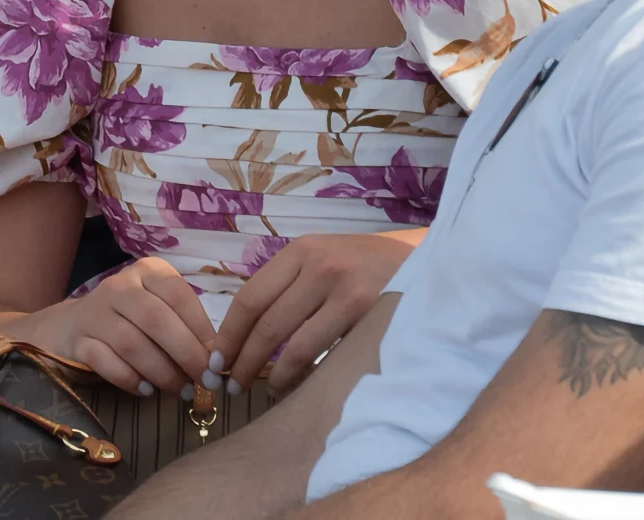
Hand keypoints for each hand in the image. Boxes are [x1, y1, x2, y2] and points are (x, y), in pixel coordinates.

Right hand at [13, 257, 216, 396]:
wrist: (71, 327)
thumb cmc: (130, 321)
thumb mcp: (159, 311)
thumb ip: (185, 328)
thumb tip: (216, 361)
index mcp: (146, 272)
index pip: (178, 295)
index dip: (201, 329)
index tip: (217, 361)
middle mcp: (118, 285)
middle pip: (156, 319)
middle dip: (186, 355)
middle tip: (205, 383)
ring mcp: (94, 311)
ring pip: (131, 343)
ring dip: (161, 372)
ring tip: (180, 391)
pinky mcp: (77, 339)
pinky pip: (105, 362)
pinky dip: (129, 379)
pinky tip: (146, 391)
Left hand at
---------------
(Exercise) Copy out all the entries precisely. No images.

(Solution to this problem)
Hand keypoints for each hand in the image. Boxes are [x1, y1, x2, y2] and points are (x, y), in pixel coordinates.

Right hand at [13, 257, 216, 396]:
wrist: (71, 327)
thumb cmc: (130, 321)
thumb mcp: (159, 311)
thumb ip: (185, 328)
thumb tip: (216, 361)
index mcp: (146, 272)
index pip: (178, 295)
index dip: (201, 329)
index tip: (217, 361)
middle mcp: (118, 285)
middle pip: (156, 319)
middle dip: (186, 355)
middle tip: (205, 383)
ring mcp: (94, 311)
ring pip: (131, 343)
ring dip: (161, 372)
ring tip: (180, 391)
pinky mcp: (77, 339)
pinky pip: (105, 362)
pinky dip: (129, 379)
pinky tip: (146, 391)
Left hand at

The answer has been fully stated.